Wednesday, February 26, 2014

Deciding substantial similarity on a motion to dismiss

Klauber Bros., Inc. v. Bon-Ton Stores, Inc., 2014 WL 657953, No. 13–1672 (2d Cir. Feb. 21, 2014)

Klauber appealed from the dismissal of its copyright claim against Bon-Ton.  It argued that the district court erred in finding no substantial similarity as a matter of law between the parties’ lace-waistband underwear.  The court of appeals affirmed the grant of the motion to dismiss; a district court can resolve an infringement case as a matter of law if “no reasonable jury, properly instructed, could find that the two works are substantially similar.” And where, as here, the works in question are attached to the plaintiff’s complaint, the district court may “consider the similarity between those works in connection with a motion to dismiss, because the court has before it all that is necessary in order to make such an evaluation.”


Klauber's design
Bon Ton's design

 
The court of appeals’ independent review revealed that the designs didn’t have a substantially similar aesthetic appeal. Yes, they had similar elements—curling sprigs, leaves, and flowers—placed in a similar spatial arrangement. But each element had differences, too:

For example, the sprigs in Klauber’s designs are long, winding, and delicate, while the sprigs in Bon-Ton’s design are shorter and more compact; the leaves in Klauber’s designs all have a distinctive indentations and vary in shape and size, while the leaves in Bon-Ton’s design have no indentations and are uniform in shape and size; and the flowers in Klauber’s designs are buds growing upward away from the nearest border, while the flowers in Bon-Ton’s design are blossoms growing downward towards the border.

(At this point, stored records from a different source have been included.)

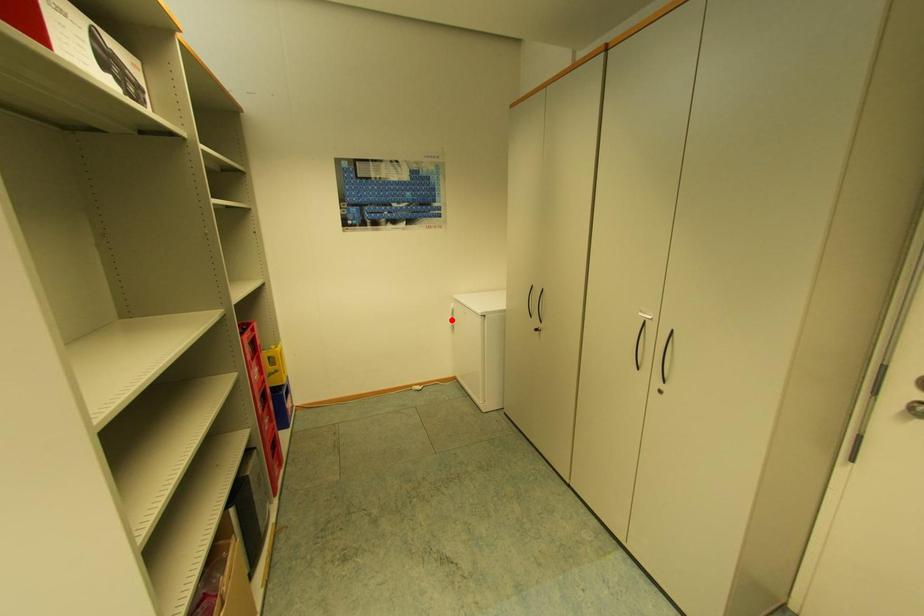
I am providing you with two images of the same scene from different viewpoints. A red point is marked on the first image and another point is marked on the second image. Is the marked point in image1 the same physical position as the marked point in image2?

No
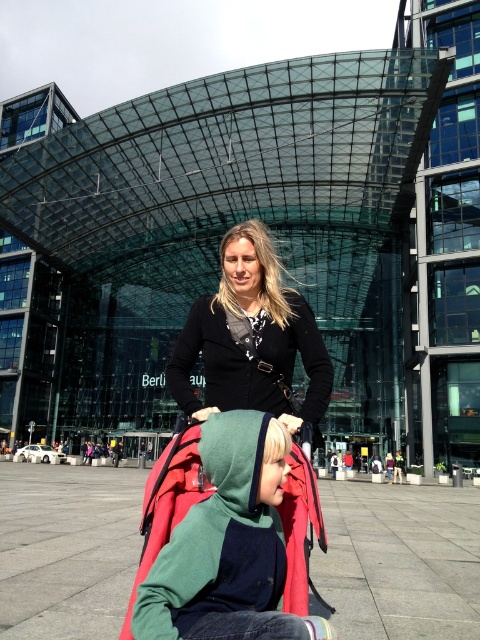
You are a fashion designer observing the outdoor urban scene. You notice the green fleece jacket at center and the black matte cardigan at center. Which clothing item is shorter in height?

The green fleece jacket at center has a lesser height compared to the black matte cardigan at center, so the green fleece jacket at center is shorter in height.

You are a photographer trying to capture a candid shot of the green fleece jacket at center and the black matte cardigan at center. Since you want to focus on the jacket, which one should you position closer to the camera?

The green fleece jacket at center is in front of the black matte cardigan at center, so positioning the green fleece jacket at center closer to the camera will ensure it is the focus.

You are taking a photo of the modern architectural structure in the background. You notice two points in the scene labeled as point (196, 547) and point (259, 323). Which point should you focus on to ensure the structure remains sharp in your photo?

You should focus on point (259, 323) because it is further away from the camera than point (196, 547), which is closer. Focusing on the farther point ensures the structure stays sharp.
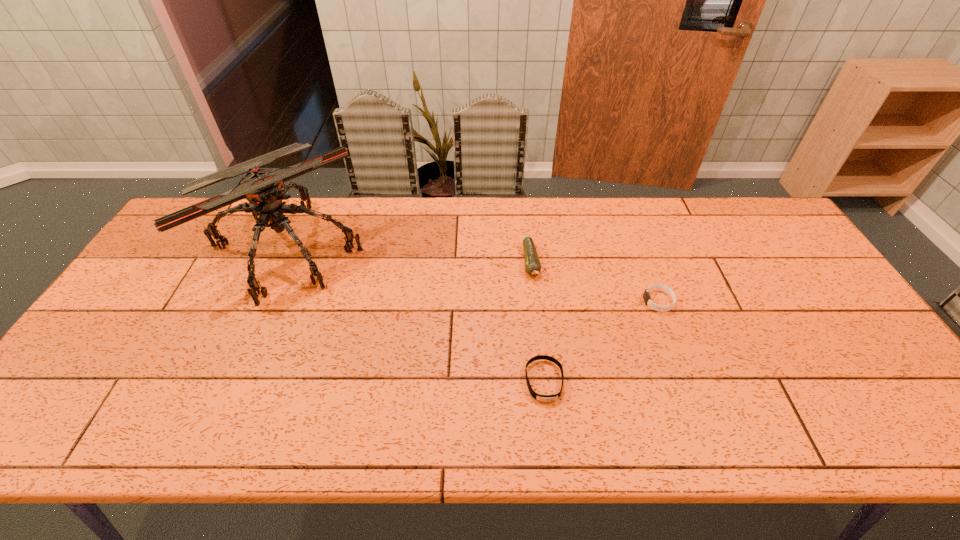
Identify the location of vacant region located on the outer surface of the third tallest object. This screenshot has height=540, width=960. (511, 301).

Identify the location of vacant area situated 0.290m on the outer surface of the third tallest object. This screenshot has height=540, width=960. (540, 301).

Where is `blank space located on the display of the left wristband`? Image resolution: width=960 pixels, height=540 pixels. blank space located on the display of the left wristband is located at coordinates (552, 447).

Locate an element on the screen. drone at the far edge is located at coordinates (264, 189).

At what (x,y) coordinates should I click in order to perform the action: click on zucchini that is positioned at the far edge. Please return your answer as a coordinate pair (x, y). The height and width of the screenshot is (540, 960). Looking at the image, I should click on click(x=532, y=263).

Locate an element on the screen. object situated at the left edge is located at coordinates [x=264, y=189].

The width and height of the screenshot is (960, 540). I want to click on object located at the far left corner, so click(264, 189).

Locate an element on the screen. vacant space at the far edge of the desktop is located at coordinates (335, 231).

At what (x,y) coordinates should I click in order to perform the action: click on free region at the near edge of the desktop. Please return your answer as a coordinate pair (x, y). Looking at the image, I should click on (389, 428).

At what (x,y) coordinates should I click in order to perform the action: click on vacant region at the left edge of the desktop. Please return your answer as a coordinate pair (x, y). The image size is (960, 540). Looking at the image, I should click on (88, 354).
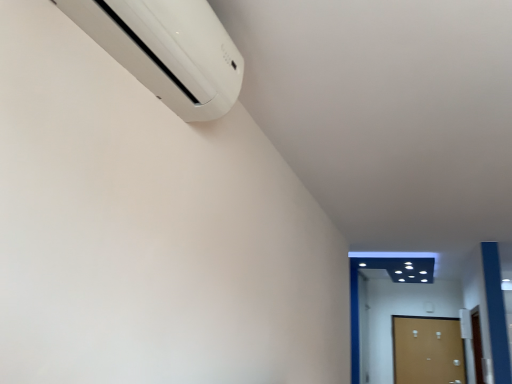
Question: Is brown matte door at lower right, marked as the 2th door in a left-to-right arrangement, to the right of wooden door at lower right, the second door positioned from the right, from the viewer's perspective?

Choices:
 (A) yes
 (B) no

Answer: (A)

Question: Is brown matte door at lower right, marked as the 2th door in a left-to-right arrangement, at the left side of wooden door at lower right, which ranks as the first door in left-to-right order?

Choices:
 (A) no
 (B) yes

Answer: (A)

Question: Could you tell me if brown matte door at lower right, marked as the 2th door in a left-to-right arrangement, is facing wooden door at lower right, the second door positioned from the right?

Choices:
 (A) no
 (B) yes

Answer: (A)

Question: Could wooden door at lower right, which ranks as the first door in left-to-right order, be considered to be inside brown matte door at lower right, marked as the 2th door in a left-to-right arrangement?

Choices:
 (A) yes
 (B) no

Answer: (B)

Question: From the image's perspective, is brown matte door at lower right, marked as the 2th door in a left-to-right arrangement, over wooden door at lower right, which ranks as the first door in left-to-right order?

Choices:
 (A) yes
 (B) no

Answer: (B)

Question: From the image's perspective, is brown matte door at lower right, which appears as the 1th door when viewed from the right, located above or below wooden door at lower right, the second door positioned from the right?

Choices:
 (A) below
 (B) above

Answer: (A)

Question: In terms of width, does brown matte door at lower right, marked as the 2th door in a left-to-right arrangement, look wider or thinner when compared to wooden door at lower right, the second door positioned from the right?

Choices:
 (A) thin
 (B) wide

Answer: (A)

Question: Is point (409, 339) positioned closer to the camera than point (364, 324)?

Choices:
 (A) closer
 (B) farther

Answer: (A)

Question: From their relative heights in the image, would you say brown matte door at lower right, which appears as the 1th door when viewed from the right, is taller or shorter than wooden door at lower right, the second door positioned from the right?

Choices:
 (A) short
 (B) tall

Answer: (A)

Question: Would you say wooden door at lower right, the second door positioned from the right, is to the left or to the right of white plastic air conditioner at upper left in the picture?

Choices:
 (A) left
 (B) right

Answer: (B)

Question: Is wooden door at lower right, which ranks as the first door in left-to-right order, wider or thinner than white plastic air conditioner at upper left?

Choices:
 (A) thin
 (B) wide

Answer: (A)

Question: From their relative heights in the image, would you say wooden door at lower right, which ranks as the first door in left-to-right order, is taller or shorter than white plastic air conditioner at upper left?

Choices:
 (A) short
 (B) tall

Answer: (B)

Question: Is wooden door at lower right, which ranks as the first door in left-to-right order, inside or outside of white plastic air conditioner at upper left?

Choices:
 (A) inside
 (B) outside

Answer: (B)

Question: Considering their positions, is brown matte door at lower right, which appears as the 1th door when viewed from the right, located in front of or behind white plastic air conditioner at upper left?

Choices:
 (A) behind
 (B) front

Answer: (A)

Question: From the image's perspective, relative to white plastic air conditioner at upper left, is brown matte door at lower right, marked as the 2th door in a left-to-right arrangement, above or below?

Choices:
 (A) above
 (B) below

Answer: (B)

“The accumulation of these differences gives Bon–Ton’s design a substantially different ‘total concept and overall feel’ than Klauber’s designs.”  Klauber’s designs were “delicate and ornate, with the dominant element being the semicircles formed by the curling sprigs,” while Bon-Ton’s design “conveys a more rudimentary and abstract feel, with the dominant element being the straight portions of the sprigs.”  No reasonable juror would regard the works’ aesthetic appeal as the same.  (Under the surface here, there are significant idea/expression issues and concepts of what the protectable “aesthetic appeal” has to be here to avoid protecting ideas.)